» Exercise: Extract the lines beginning at the one that holds "pyautogui.press('F3')" and ending at the final line of the material below, keeping them exact and leaving out all pictures.

» Records for the exercise:
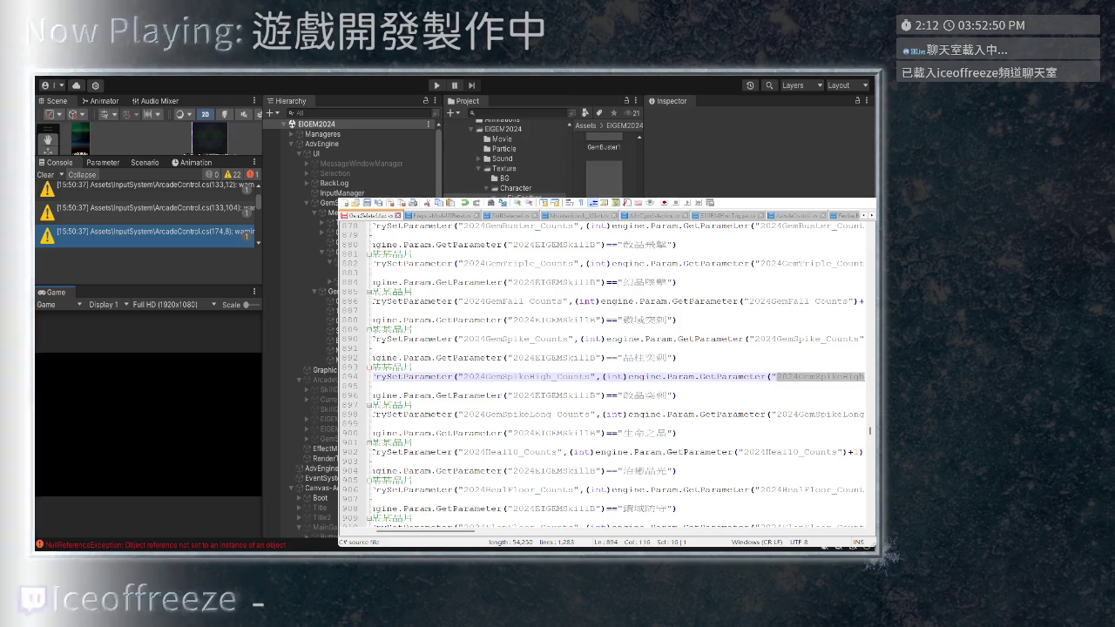
pyautogui.hscroll(5, 618, 376)
pyautogui.hscroll(-3, 618, 375)
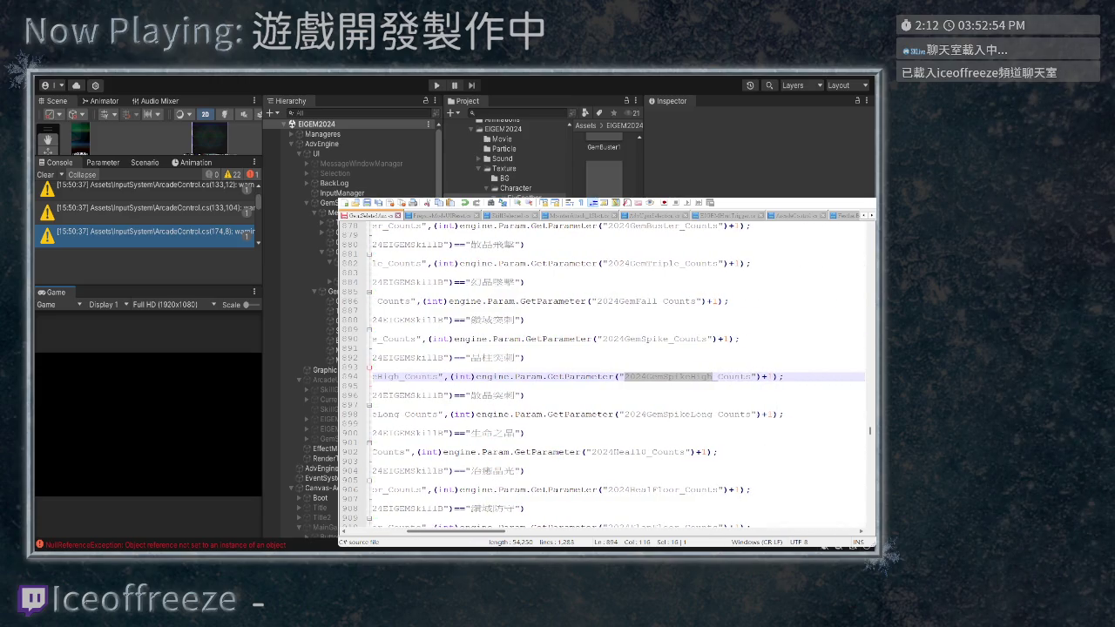
pyautogui.hscroll(-6, 617, 375)
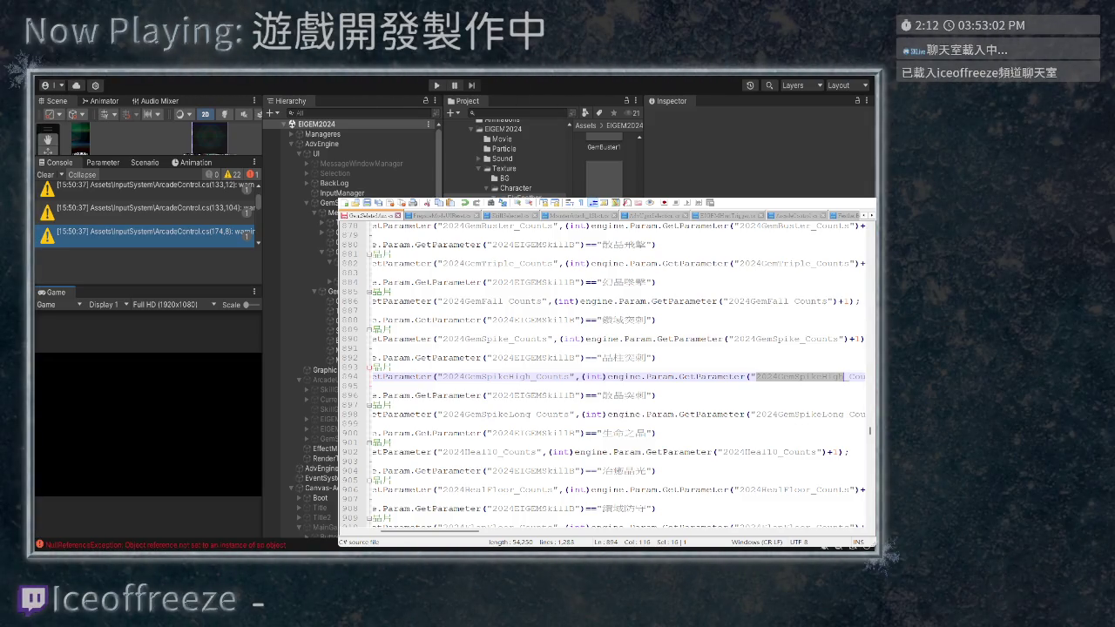
pyautogui.hscroll(-6, 618, 375)
pyautogui.hscroll(2, 618, 376)
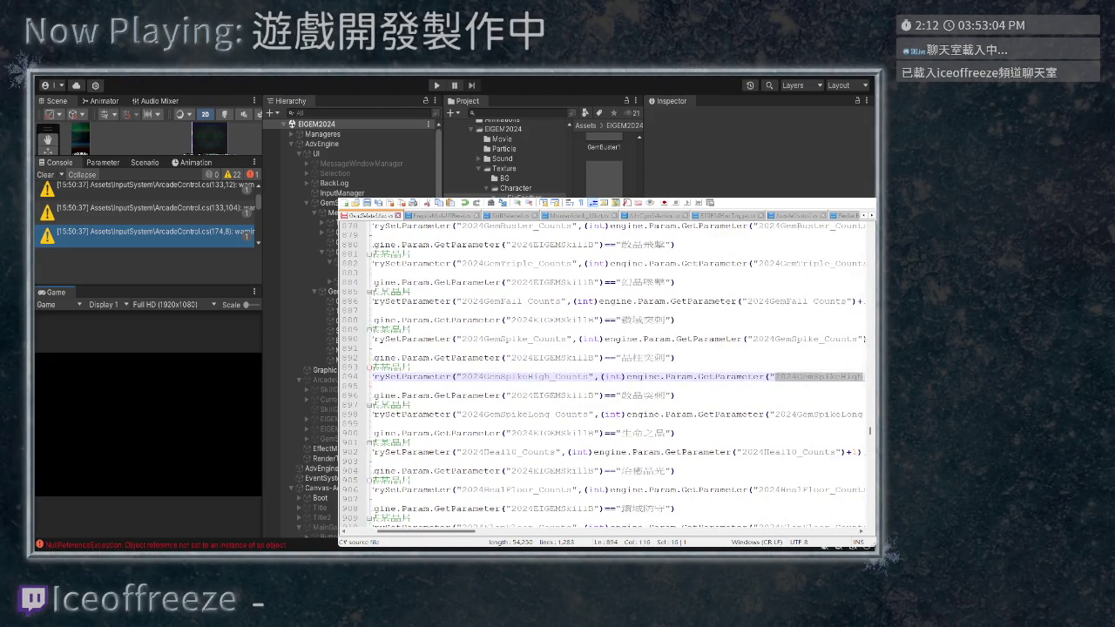
pyautogui.hscroll(-3, 618, 375)
pyautogui.press('F3')
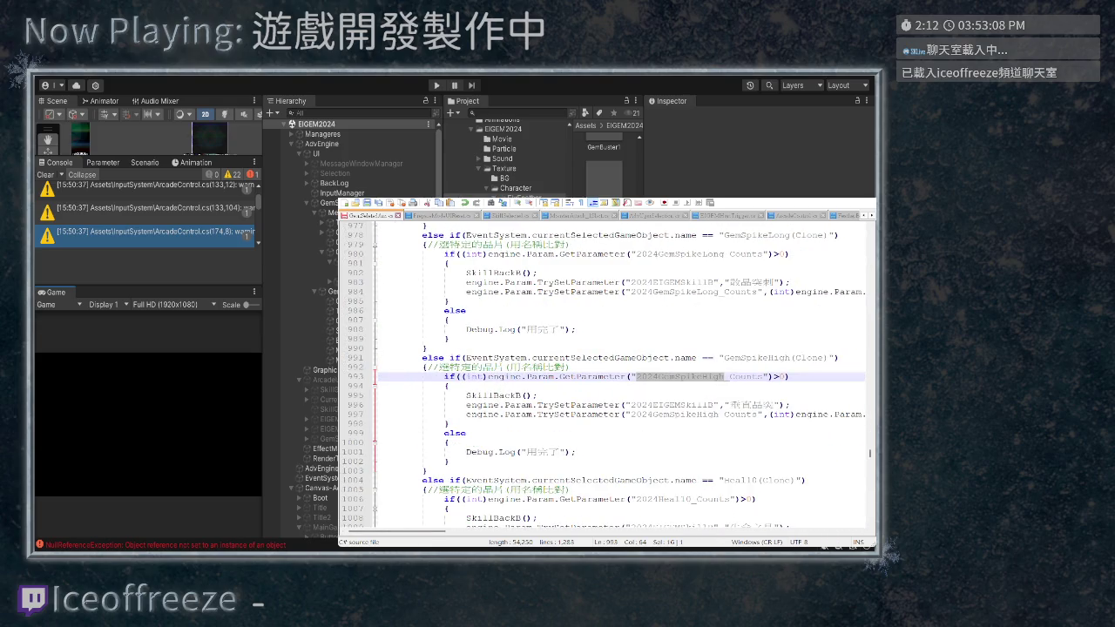
pyautogui.doubleClick(743, 405)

» Exercise result:
pyautogui.press('F3')
pyautogui.doubleClick(743, 405)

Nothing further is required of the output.